Jasienica is a village and the seat of Gmina Jasienica, Bielsko County, Silesian Voivodeship, southern Poland. It is located in the Silesian Foothills and in the historical region of Cieszyn Silesia.

The Polish name is of topographic origins and is derived from ash trees (Polish: jesion, locally jasień). German name Heinzendorf is a composition of a personal name Heinz and dorf (German: a village).

== History ==
The village was first mentioned in a Latin document of Diocese of Wrocław called Liber fundationis episcopatus Vratislaviensis from around 1305 as item in Gessenita debent esse XI) mansi solubiles.
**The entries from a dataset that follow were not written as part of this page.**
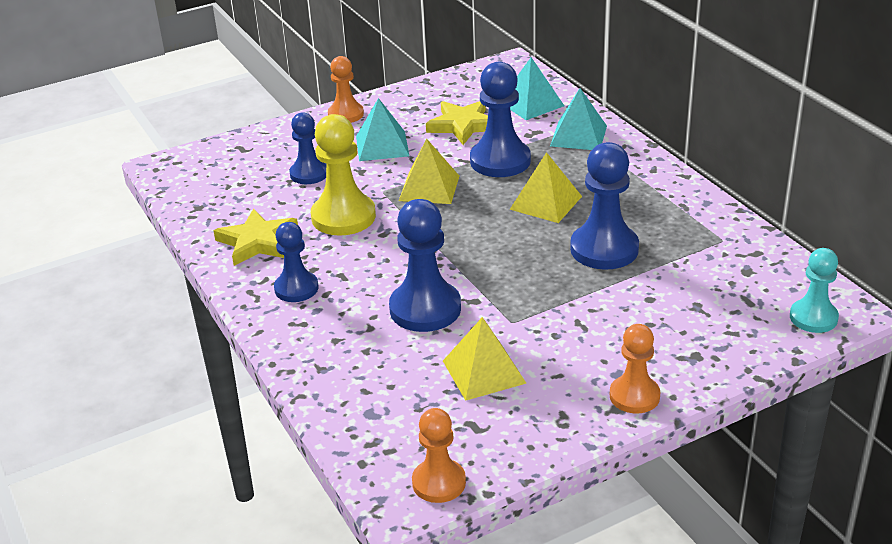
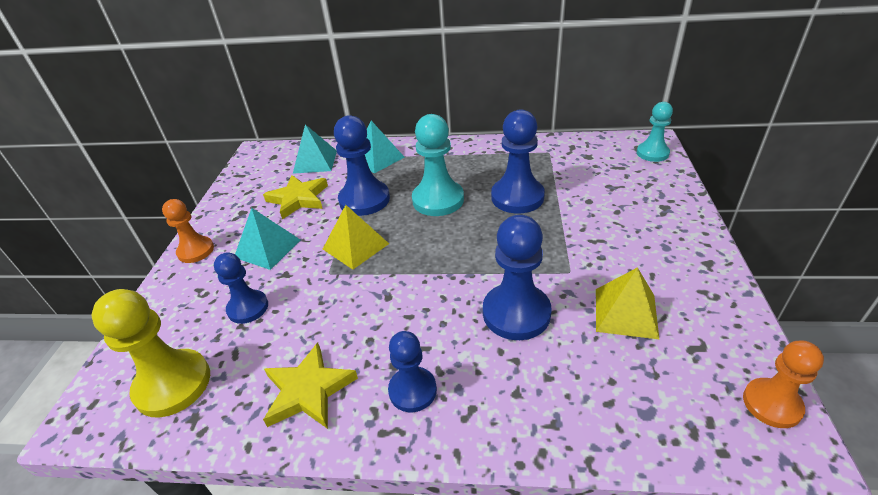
camera: 55 degrees left, 5 degrees up
(343, 217) = (337, 311): yellow pawn -> yellow pawn (173, 384)
(545, 202) = (438, 200): yellow pyramid -> turquoise pawn
(634, 396) = (697, 249): orange pawn -> none

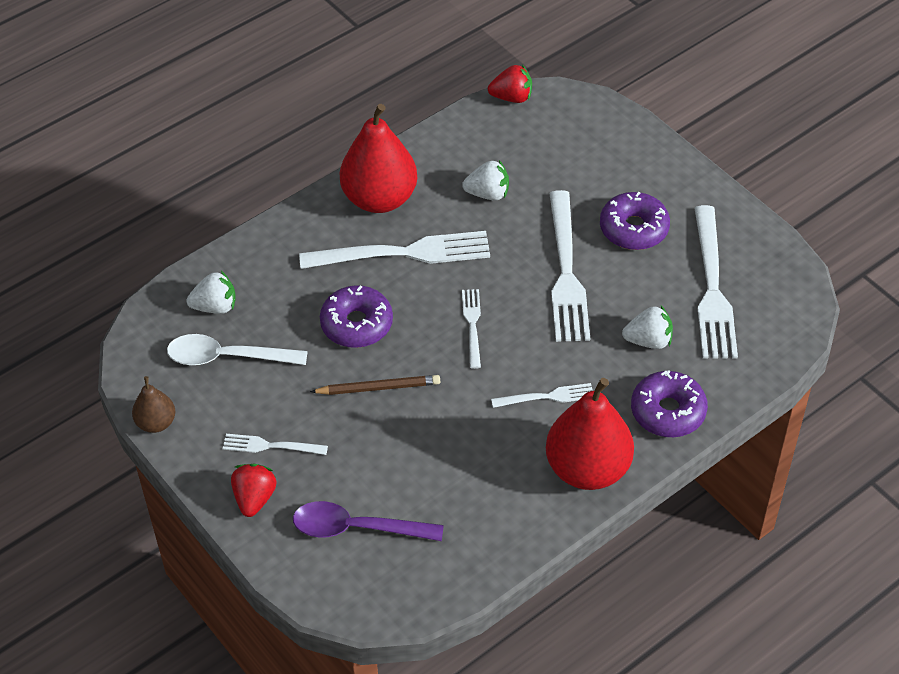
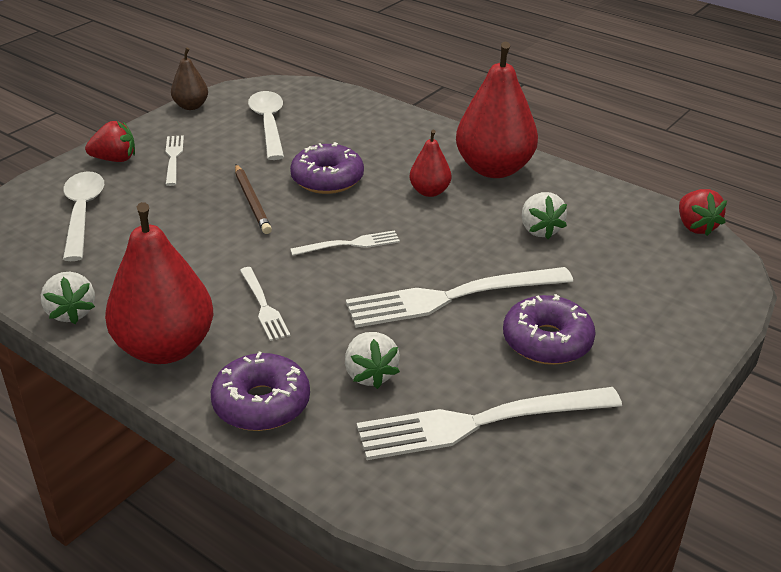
camera: 75 degrees right, 15 degrees down
(215, 306) = (323, 111): white strawberry -> white strawberry (71, 313)
(357, 528) = (82, 213): purple spoon -> white spoon
(404, 253) = (429, 191): white fork -> red pear

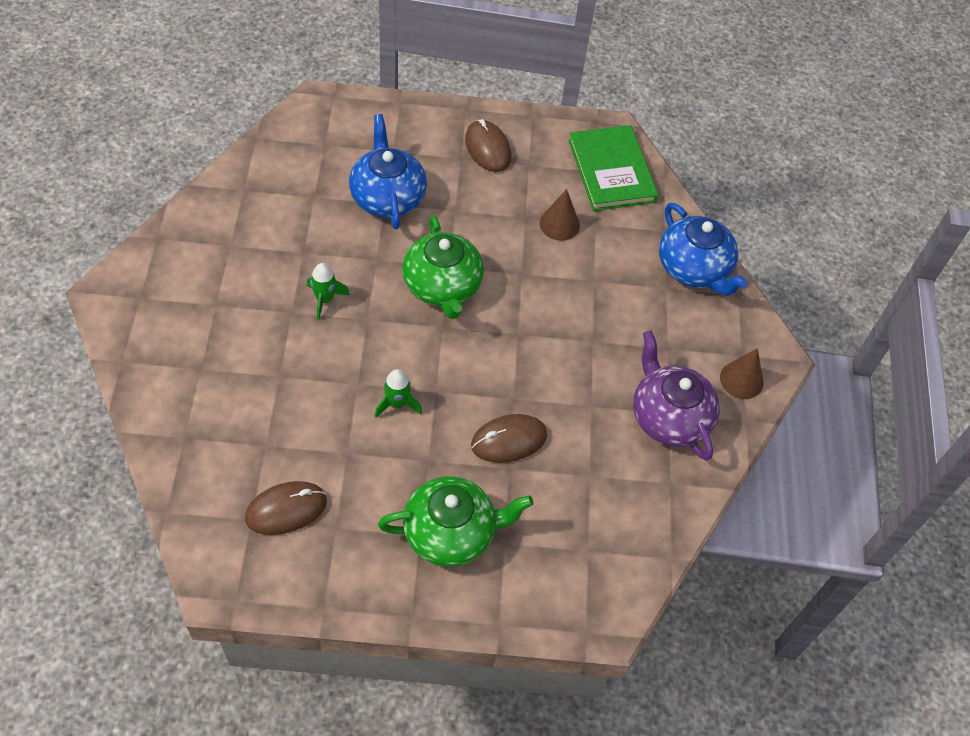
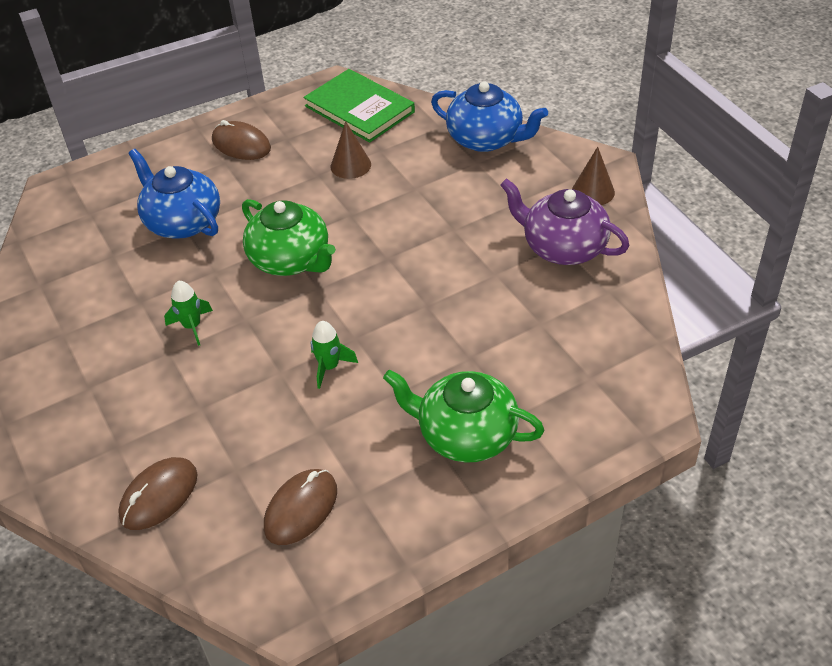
camera: 25 degrees left, 10 degrees down
(451, 533) = (466, 435): green teapot -> green teapot turned 120 degrees counterclockwise
(509, 440) = (451, 337): brown mouse -> brown mouse (159, 496)

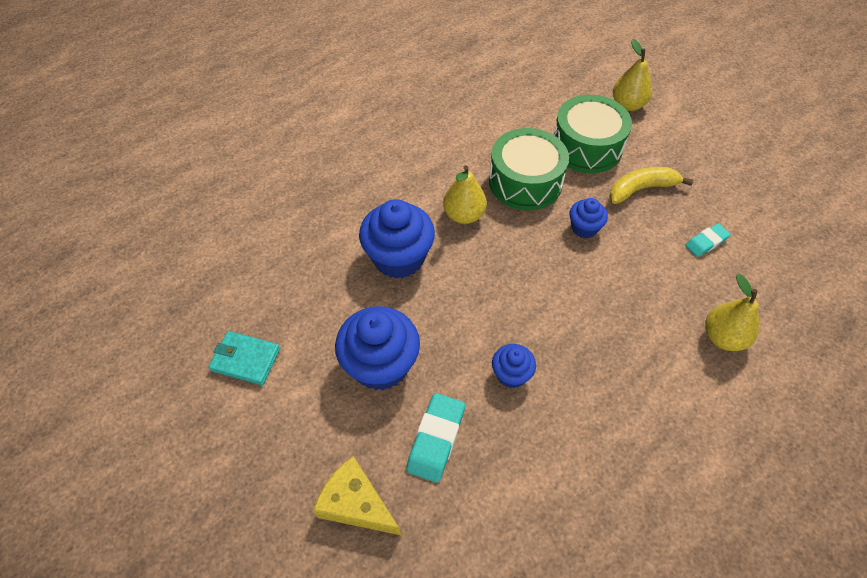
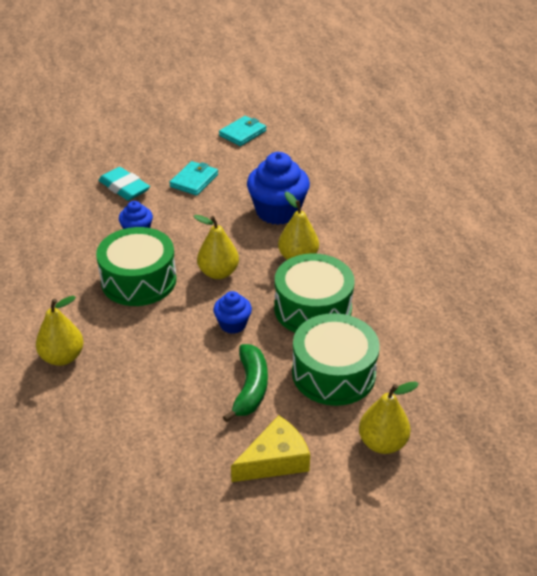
camera: 115 degrees right, 15 degrees down
(356, 503) = (116, 151): yellow cheese -> yellow cheese (275, 460)
(380, 365) = (194, 180): blue cupcake -> turquoise wallet
(526, 268) = (218, 273): none -> yellow pear
(583, 330) = (138, 280): none -> green drum
(641, 189) = (250, 388): yellow banana -> green banana
(706, 242) = (155, 402): turquoise eraser -> none

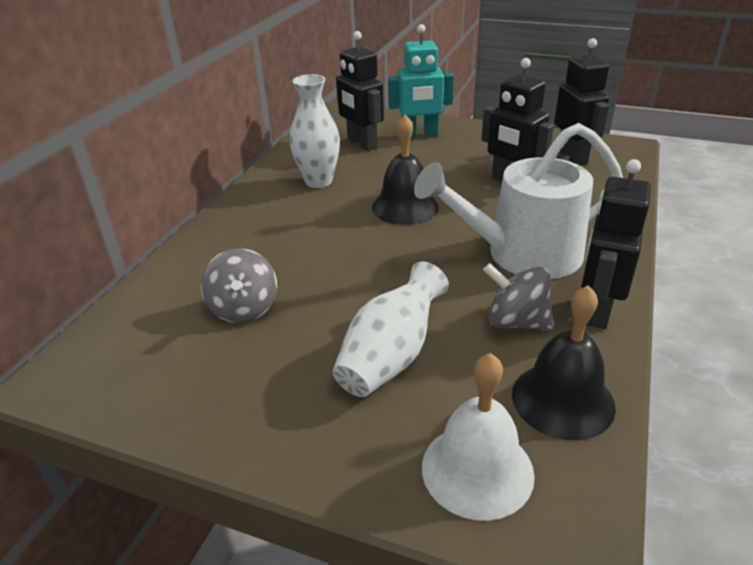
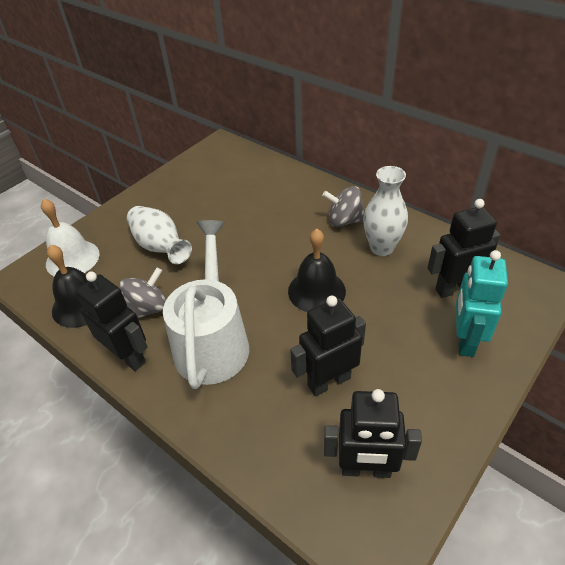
camera: 110 degrees right, 10 degrees up
(244, 308) = (236, 198): grey spinning top -> grey spinning top (344, 221)

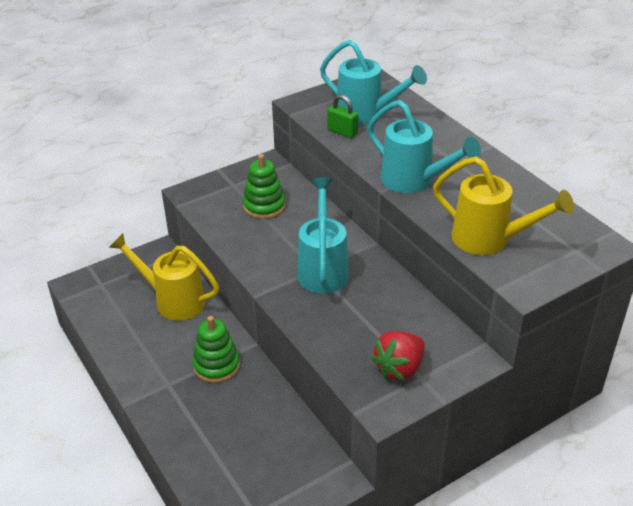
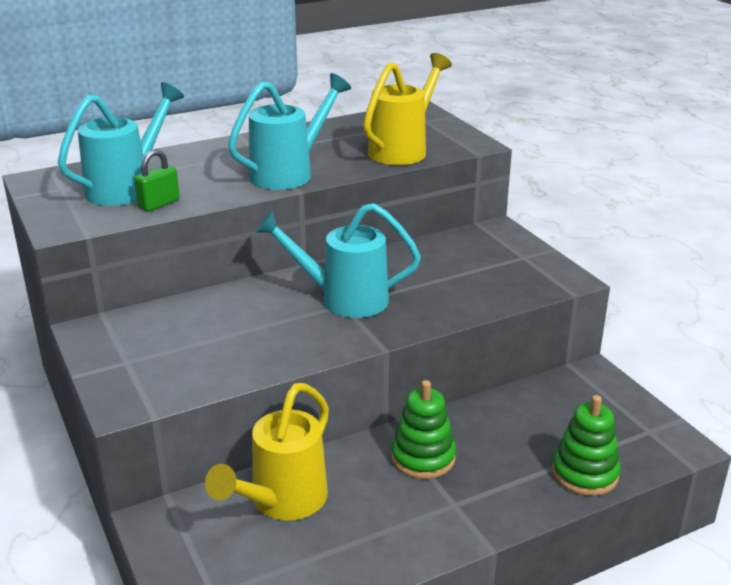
camera: 85 degrees left, 10 degrees down
(264, 206) = (195, 336): green stacking toy -> green stacking toy (584, 473)
(399, 368) = (511, 266): red strawberry -> none

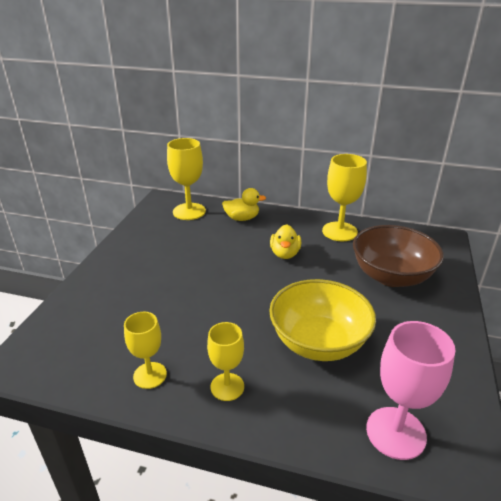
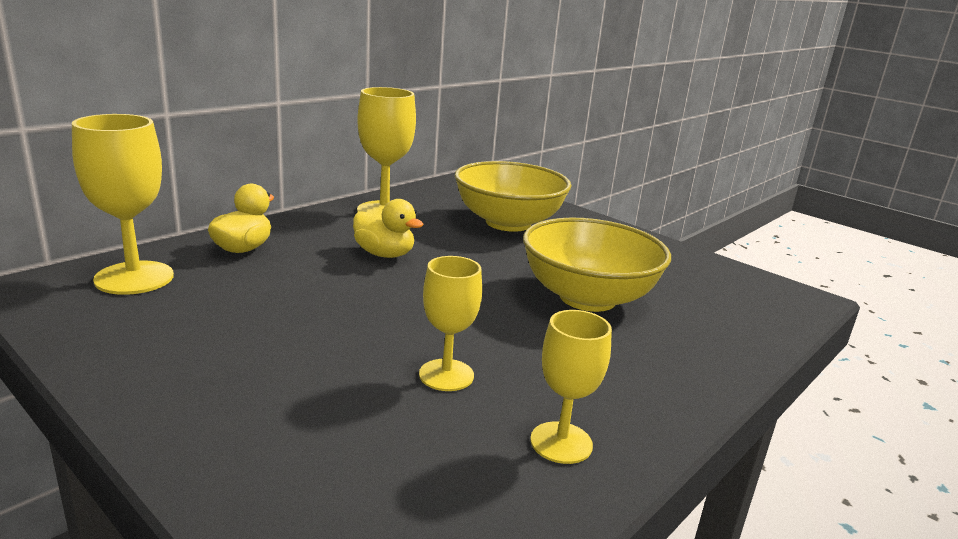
camera: 65 degrees left, 10 degrees down
(227, 387) = (628, 382): yellow goblet -> yellow goblet (446, 375)
(391, 276) = (508, 223): brown bowl -> yellow bowl
(395, 432) = (747, 310): pink goblet -> none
It meant that the village was supposed to pay a tithe from 11 greater lans. The creation of the village was a part of a larger settlement campaign taking place in the late 13th century on the territory of what will be later known as Upper Silesia.

The village belonged initially to the Duchy of Teschen, formed in 1290 in the process of feudal fragmentation of Poland and was ruled by a local branch of Piast dynasty. In 1327 the duchy became a fee of the Kingdom of Bohemia, which after 1526 became part of the Habsburg monarchy.

The village became a seat of a Catholic parish, probably mentioned already in an incomplete register of Peter's Pence payment from 1335 as Hankendorf and as such being one of the oldest in the region. It was (again?) mentioned in the register of Peter's Pence payment from 1447 among 50 parishes of Teschen deanery as Heyczendorff.

After the 1540s Protestant Reformation prevailed in the Duchy of Teschen and a local Catholic church was taken over by Lutherans. It was taken from them (as one from around fifty buildings) in the region by a special commission and given back to the Roman Catholic Church on 16 April 1654.

After Revolutions of 1848 in the Austrian Empire a modern municipal division was introduced in the re-established Austrian Silesia. The village as a municipality was subscribed to the political and legal district of Bielsko. According to the censuses conducted in 1880, 1890, 1900 and 1910 the population of the municipality grew from 1673 in 1880 to 2365 in 1910 with a dwindling majority being native Polish-speakers (from 96.9% in 1880 and 97% in 1890 to 76.3% in 1910) accompanied by a growing German-speaking minority (from 43 or 2.6% in 1880 to 539 or 22.8% in 1910) and a few Czech-speaking persons (at most 8 or 0.5% in 1880), in terms of religion in 1910 majority were Protestants (51.3%), followed by Roman Catholics (47.1%) Jews (23 or 0.9%) and 16 adhering to yet another faith. The village was also traditionally inhabited by Cieszyn Vlachs, speaking Cieszyn Silesian dialect.

After World War I, fall of Austria-Hungary, Polish–Czechoslovak War and the division of Cieszyn Silesia in 1920, it became a part of Poland. It was then annexed by Nazi Germany at the beginning of World War II. After the war it was restored to Poland.

== Landmarks ==
- Catholic Saint George Church.
- Lutheran Resurrection of Christ Church.